Aangeleverde tekst:
◇ ◇ ◇ ◇ ◇ ◇ ◇
ECLI:NL:RBMNE:2020:2502

Rechtbank Midden-Nederland

Datum uitspraak
1 juli 2020
Publicatiedatum
1 juli 2020
Zaaknummer
8064277 AC EXPL 19-3515
Instantie
Rechtbank Midden-Nederland
Type
Uitspraak
Rechtsgebied
Civiel recht; Verbintenissenrecht
Procedures
  • Eerste aanleg - enkelvoudig
Vindplaatsen
  • Rechtspraak.nl
AI samenvatting door LexboostAutomatisch gegenereerd

Ontbinding en ontruiming van een huurovereenkomst wegens huurachterstand en schade aan de woning

In deze zaak vordert de eiseres, een besloten vennootschap, ontbinding van de huurovereenkomst en ontruiming van de woning van de gedaagde, die sinds 13 december 2018 huurt. De huurachterstand bedraagt op het moment van de uitspraak € 14.274,56. De gedaagde stelt dat hij de huurbetaling heeft opgeschort vanwege schade aan de woning, veroorzaakt door werkzaamheden die door de eiseres zijn uitgevoerd. De kantonrechter oordeelt dat de gedaagde toerekenbaar tekortschiet in de huurbetalingen en dat de hoogte van de huurachterstand de ontbinding van de huurovereenkomst en ontruiming van de woning rechtvaardigt. De kantonrechter wijst de vorderingen van de eiseres toe, inclusief de betaling van de huurachterstand en een gebruiksvergoeding voor de periode na de ontbinding. In reconventie wordt de vordering van de gedaagde tot schadevergoeding afgewezen, met uitzondering van een bedrag van € 250,00 voor schade aan de bank en deurmat. De gedaagde wordt veroordeeld in de proceskosten.
◇ ◇ ◇ ◇ ◇ ◇ ◇
(Opgeslagen gegevens)
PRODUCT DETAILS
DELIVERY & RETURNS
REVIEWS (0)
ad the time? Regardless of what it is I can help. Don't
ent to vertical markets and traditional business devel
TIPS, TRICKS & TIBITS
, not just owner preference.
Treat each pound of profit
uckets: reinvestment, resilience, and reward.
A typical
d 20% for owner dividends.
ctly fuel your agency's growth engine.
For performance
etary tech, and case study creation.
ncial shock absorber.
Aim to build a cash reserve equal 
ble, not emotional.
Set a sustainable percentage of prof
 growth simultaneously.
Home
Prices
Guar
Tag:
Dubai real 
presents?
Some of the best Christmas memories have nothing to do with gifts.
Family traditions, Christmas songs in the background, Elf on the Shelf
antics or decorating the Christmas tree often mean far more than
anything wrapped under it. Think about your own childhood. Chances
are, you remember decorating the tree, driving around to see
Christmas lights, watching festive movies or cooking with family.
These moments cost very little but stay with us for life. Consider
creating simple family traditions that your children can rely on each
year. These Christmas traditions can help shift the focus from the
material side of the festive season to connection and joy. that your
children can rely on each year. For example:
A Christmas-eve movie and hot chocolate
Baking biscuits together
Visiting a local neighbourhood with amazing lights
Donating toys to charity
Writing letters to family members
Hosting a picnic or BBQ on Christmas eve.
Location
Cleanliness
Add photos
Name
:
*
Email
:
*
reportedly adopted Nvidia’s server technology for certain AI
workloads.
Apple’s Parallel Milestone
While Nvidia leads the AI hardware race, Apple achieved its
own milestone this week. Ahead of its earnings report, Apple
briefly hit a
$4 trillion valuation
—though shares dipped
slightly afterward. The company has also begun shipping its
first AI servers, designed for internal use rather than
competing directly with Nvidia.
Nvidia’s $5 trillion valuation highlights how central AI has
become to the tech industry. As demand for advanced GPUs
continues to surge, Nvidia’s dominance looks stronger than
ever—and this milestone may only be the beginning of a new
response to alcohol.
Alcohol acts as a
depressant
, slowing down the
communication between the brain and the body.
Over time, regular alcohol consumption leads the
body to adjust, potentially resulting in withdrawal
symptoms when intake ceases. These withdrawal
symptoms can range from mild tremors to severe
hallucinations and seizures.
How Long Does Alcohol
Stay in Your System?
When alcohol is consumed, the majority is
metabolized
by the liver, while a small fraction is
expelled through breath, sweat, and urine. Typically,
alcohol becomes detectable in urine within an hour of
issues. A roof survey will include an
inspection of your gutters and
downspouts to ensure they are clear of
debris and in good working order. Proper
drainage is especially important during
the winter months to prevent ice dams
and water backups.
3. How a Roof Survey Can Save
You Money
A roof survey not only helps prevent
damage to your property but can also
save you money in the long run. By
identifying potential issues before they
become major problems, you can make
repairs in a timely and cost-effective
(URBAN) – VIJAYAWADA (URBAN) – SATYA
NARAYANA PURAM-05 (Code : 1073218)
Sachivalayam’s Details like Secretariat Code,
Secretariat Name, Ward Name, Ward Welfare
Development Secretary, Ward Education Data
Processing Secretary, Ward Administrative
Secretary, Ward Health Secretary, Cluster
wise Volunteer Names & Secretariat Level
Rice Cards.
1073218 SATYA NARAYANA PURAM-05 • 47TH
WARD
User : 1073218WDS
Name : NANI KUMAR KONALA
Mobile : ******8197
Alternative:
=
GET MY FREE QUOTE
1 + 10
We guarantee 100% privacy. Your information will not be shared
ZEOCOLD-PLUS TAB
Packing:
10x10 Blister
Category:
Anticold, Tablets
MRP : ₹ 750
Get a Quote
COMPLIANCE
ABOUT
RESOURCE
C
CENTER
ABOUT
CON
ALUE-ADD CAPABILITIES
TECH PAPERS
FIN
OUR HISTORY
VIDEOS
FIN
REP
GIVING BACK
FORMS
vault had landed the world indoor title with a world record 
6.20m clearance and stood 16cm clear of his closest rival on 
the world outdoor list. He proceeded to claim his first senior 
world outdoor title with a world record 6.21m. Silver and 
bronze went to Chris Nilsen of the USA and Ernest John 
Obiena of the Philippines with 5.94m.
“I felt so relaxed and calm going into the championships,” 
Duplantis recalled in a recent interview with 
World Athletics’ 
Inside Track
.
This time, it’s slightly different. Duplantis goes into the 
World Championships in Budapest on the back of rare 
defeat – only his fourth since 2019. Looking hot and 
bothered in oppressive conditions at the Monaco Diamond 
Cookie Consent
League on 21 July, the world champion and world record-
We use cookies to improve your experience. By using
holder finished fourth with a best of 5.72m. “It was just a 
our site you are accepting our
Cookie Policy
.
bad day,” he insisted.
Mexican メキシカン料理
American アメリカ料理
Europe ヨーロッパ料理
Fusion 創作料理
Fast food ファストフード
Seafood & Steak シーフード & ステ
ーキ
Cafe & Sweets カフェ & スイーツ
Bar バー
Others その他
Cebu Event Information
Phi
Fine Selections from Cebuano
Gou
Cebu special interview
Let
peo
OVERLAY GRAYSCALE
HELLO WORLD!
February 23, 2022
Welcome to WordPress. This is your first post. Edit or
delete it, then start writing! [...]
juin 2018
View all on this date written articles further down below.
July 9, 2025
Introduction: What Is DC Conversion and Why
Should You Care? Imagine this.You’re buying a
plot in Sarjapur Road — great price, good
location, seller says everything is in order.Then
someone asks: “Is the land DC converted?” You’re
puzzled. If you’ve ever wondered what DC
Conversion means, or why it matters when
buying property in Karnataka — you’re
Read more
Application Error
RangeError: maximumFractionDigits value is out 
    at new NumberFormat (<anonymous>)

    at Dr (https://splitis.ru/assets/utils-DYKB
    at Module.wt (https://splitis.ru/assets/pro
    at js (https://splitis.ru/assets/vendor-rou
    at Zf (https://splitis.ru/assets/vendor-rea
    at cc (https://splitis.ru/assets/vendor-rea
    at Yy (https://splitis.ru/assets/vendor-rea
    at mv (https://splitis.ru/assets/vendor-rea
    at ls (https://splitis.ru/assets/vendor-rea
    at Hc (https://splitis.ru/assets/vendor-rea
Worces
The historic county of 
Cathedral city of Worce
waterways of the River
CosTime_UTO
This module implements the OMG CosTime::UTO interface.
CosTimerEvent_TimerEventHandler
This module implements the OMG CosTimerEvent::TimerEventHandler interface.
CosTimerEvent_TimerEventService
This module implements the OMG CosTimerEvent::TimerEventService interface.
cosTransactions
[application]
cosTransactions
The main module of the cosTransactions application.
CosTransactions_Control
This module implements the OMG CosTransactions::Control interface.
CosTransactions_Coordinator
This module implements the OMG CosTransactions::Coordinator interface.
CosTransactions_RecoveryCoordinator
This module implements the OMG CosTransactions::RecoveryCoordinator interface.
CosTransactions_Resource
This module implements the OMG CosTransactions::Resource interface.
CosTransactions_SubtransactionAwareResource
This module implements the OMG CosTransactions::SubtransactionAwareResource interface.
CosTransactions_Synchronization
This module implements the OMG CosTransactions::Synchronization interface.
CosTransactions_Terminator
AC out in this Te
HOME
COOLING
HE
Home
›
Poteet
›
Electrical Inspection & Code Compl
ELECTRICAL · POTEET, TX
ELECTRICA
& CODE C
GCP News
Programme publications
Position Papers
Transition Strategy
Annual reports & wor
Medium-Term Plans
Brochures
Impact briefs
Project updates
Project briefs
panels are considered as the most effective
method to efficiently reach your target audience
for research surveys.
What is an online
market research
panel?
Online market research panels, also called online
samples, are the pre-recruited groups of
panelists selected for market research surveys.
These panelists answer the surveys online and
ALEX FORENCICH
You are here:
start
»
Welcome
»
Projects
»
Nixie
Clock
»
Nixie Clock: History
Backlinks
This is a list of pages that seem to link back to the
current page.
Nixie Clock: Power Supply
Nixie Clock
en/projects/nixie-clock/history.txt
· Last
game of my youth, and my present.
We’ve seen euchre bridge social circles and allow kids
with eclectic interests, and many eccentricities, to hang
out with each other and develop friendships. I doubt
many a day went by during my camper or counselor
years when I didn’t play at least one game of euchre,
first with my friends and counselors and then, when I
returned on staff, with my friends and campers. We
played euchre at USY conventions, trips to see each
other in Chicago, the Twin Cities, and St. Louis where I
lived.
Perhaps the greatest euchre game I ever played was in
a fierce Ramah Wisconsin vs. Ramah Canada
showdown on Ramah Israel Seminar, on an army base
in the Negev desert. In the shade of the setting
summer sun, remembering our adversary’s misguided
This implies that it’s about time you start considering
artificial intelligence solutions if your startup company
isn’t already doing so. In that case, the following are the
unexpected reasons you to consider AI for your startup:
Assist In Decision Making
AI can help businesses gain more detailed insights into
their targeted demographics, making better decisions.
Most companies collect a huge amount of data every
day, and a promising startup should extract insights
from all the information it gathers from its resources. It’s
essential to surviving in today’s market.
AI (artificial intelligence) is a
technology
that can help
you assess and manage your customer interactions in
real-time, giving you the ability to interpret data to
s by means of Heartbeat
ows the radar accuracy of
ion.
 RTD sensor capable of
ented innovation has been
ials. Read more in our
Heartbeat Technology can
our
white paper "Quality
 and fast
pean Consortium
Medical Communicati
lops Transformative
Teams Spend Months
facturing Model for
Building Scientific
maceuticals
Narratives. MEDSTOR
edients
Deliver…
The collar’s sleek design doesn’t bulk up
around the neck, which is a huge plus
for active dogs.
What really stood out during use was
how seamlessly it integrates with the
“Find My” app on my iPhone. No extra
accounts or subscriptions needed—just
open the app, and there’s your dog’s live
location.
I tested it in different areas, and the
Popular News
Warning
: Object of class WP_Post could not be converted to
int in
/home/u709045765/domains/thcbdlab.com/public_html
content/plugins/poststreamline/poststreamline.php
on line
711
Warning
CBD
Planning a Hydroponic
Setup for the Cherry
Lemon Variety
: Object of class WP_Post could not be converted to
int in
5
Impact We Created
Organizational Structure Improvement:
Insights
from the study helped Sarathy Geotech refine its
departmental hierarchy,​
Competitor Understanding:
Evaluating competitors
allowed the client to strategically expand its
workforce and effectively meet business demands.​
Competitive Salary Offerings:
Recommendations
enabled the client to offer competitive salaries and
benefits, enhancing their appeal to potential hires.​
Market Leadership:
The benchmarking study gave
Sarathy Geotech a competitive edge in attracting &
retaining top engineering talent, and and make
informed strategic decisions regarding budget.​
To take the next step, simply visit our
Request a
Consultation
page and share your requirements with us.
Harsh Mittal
◇ ◇ ◇ ◇ ◇ ◇ ◇
Opdracht 1: Geef alle rubriekkoppen uit de uitspraak over de huurachterstand die tussen het ECLI-nummer en de regel "AI samenvatting door Lexboost" staan.
Opdracht 2: Schrijf de uitspraak over de huurachterstand verder vanaf het punt waar die ophoudt.
De gegevens hebben niets te maken met de uitspraak over de huurachterstand.

Resultaat 1:
Datum uitspraak
Publicatiedatum
Zaaknummer
Instantie
Type
Rechtsgebied
Procedures
Vindplaatsen

Resultaat 2:
Uitspraak

RECHTBANK MIDDEN-NEDERLAND

Civiel recht
kantonrechter
locatie Amersfoort
zaaknummer: 8064277 AC EXPL 19-3515 RW/1368
Vonnis van 1 juli 2020
inzake
de besloten vennootschap met beperkte aansprakelijkheid
[eiseres] B.V.,
gevestigd te [vestigingsplaats] ,
verder ook te noemen [eiseres] ,
eisende partij in conventie,
verwerende partij in reconventie,
gemachtigde: mr. E.A.J.M. van de Wijngaard,
tegen:
[gedaagde],
wonende te [woonplaats] ,
verder ook te noemen [gedaagde] ,
gedaagde partij in conventie,
eisende partij in reconventie,
gemachtigde: mr. B.G. Ronteltap.

1.De procedure

1.1.
Het verloop van de procedure blijkt uit:
  • de dagvaarding,
  • de conclusie van antwoord in conventie en van eis in reconventie,
  • het tussenvonnis van 12 februari 2020, waarin een comparitie van partijen (zitting) is bepaald,
  • het proces-verbaal van de zitting op 4 maart 2020, waarin partijen een vaststellingsovereenkomst hebben gesloten,
  • de akte van [gedaagde] van 3 april 2020, met onder meer een verzoek tot uitstel van de behandeling van de zaak,
  • de akte van [eiseres] van 7 april 2020,
  • de akte van [gedaagde] van 27 mei 2020, met onder meer een verzoek tot aanhouding van de behandeling van de zaak,
  • de akte van [eiseres] van 3 juni 2020.
1.2.
Daarna is bepaald dat een vonnis zal worden uitgesproken.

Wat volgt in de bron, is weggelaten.